Banyumas, IDNTimes - Di tengah padatnya tugas sebagai aparat kepolisian yang harus menghadiri apel, sambang desa, rapat kecamatan, hingga panggilan mendadak dari Polresta, AKP Sudiono justru menemukan keseimbangan hidup melalui aktivitas yang tak biasa.
Kapolsek Banyumas ini rajin beternak dan bertani di lingkungan Mapolsek Banyumas yang luasnya mencapai lebih dari satu hektare. Mulai dari memelihara kambing, ayam, bebek, mentok, hingga budidaya ikan lele, semuanya dilakukan secara serius.
Bagi AKP Sudiono, kegiatan ini bukan sekadar hobi, melainkan cara efektif menjaga produktivitas, kebugaran fisik, dan kesehatan mental di tengah tuntutan pekerjaan yang tinggi.
1. Cinta binatang dan yang berbuah

Kegiatan beternak AKP Sudiono bermula dari kecintaannya terhadap hewan dan proses alam. Ia mengaku senang melihat perkembangan ternaknya dari hari ke hari.
"Awalnya karena saya penyuka binatang dan penikmat proses. Mengatur waktu antara dinas dan ternak saya anggap sebagai kenikmatan. Otak dan tubuh jadi tetap terlatih dan saya merasakan manfaatnya,"ujar AKP Sudiono.
Ia menerapkan pola manajemen waktu yang sama seperti saat menjalankan tugas kedinasan. Setelah selesai tugas, ia langsung mengatur waktu khusus untuk mengurus ternak. Hasilnya, meski usia semakin bertambah, ia tetap merasa bugar dan energik.
2. Lahan mapolsek jadi ladang produktif

Tidak main main, AKP Sudiono memanfaatkan lahan Mapolsek secara maksimal. Lebih dari satu hektare area digunakan untuk menanam rumput Odot, ketela pohon, dan tanaman pakan jenis Papua sebagai sumber makanan utama ternak ruminansia seperti kambing.
Sementara untuk pakan unggas (ayam, bebek, dan mentok), ia memanfaatkan limbah makanan sehari-hari. Sisa nasi, sayuran, dan dedak dicampur menjadi pakan bergizi. Pendekatan ini tidak hanya hemat biaya, tetapi juga ramah lingkungan.
Salah satu bukti nyata keberhasilan usahanya terlihat saat Hari Raya Idulfitri.

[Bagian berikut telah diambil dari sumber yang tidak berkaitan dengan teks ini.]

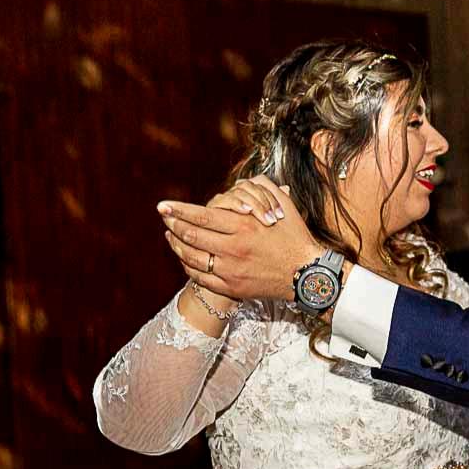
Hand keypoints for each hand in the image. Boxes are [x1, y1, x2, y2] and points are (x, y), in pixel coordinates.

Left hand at [160, 175, 323, 301]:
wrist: (306, 274)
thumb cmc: (295, 237)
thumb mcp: (284, 205)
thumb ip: (263, 188)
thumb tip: (244, 181)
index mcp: (243, 225)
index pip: (200, 216)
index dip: (178, 210)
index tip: (162, 206)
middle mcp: (233, 248)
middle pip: (191, 235)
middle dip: (172, 224)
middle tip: (164, 218)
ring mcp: (230, 270)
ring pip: (191, 257)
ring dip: (176, 245)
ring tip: (170, 236)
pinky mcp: (231, 287)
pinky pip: (200, 276)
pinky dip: (188, 266)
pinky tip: (184, 257)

AKP Sudiono mengatakan bahwa ia tidak perlu membeli ayam atau daging ke pasar untuk kebutuhan keluarga.
"Saat Lebaran, sekitar sembilan ekor ternak bisa digunakan sehingga tidak perlu membeli ke pasar,"ungkapnya bangga.
Kegiatan beternak ini pun memberikan manfaat ekonomi sekaligus mengurangi pengeluaran rumah tangga.
3. Disiplin Polisi untuk kehidupan pribadi

Kisah AKP Sudiono menjadi inspirasi bahwa disiplin, manajemen waktu, dan hobi yang produktif bisa berjalan beriringan meski dalam kesibukan tinggi. Sebagai seorang pemimpin di tingkat kepolisian sektor, ia membuktikan bahwa aparat kepolisian juga manusia biasa yang butuh cara cerdas untuk menjaga keseimbangan hidup.
Aktivitas ini sekaligus menjadi contoh bagi masyarakat bahwa lahan kosong di sekitar kita bisa dimanfaatkan secara produktif, serta menunjukkan bahwa hobi beternak dan bertani tetap bisa dilakukan meski memiliki pekerjaan tugas negara.
Melalui kegiatannya, AKP Sudiono ingin menunjukkan bahwa seorang polisi juga bisa produktif di luar tugas utama. Kesehatan fisik dan mental yang terjaga akan membuat kinerja dinas semakin optimal.
"Mengatur waktu antara dinas dan ternak adalah kenikmatan. Otak dan tubuh tetap terlatih. Aktivitas ini membantu menjaga kebugaran meski usia bertambah,"pungkasnya.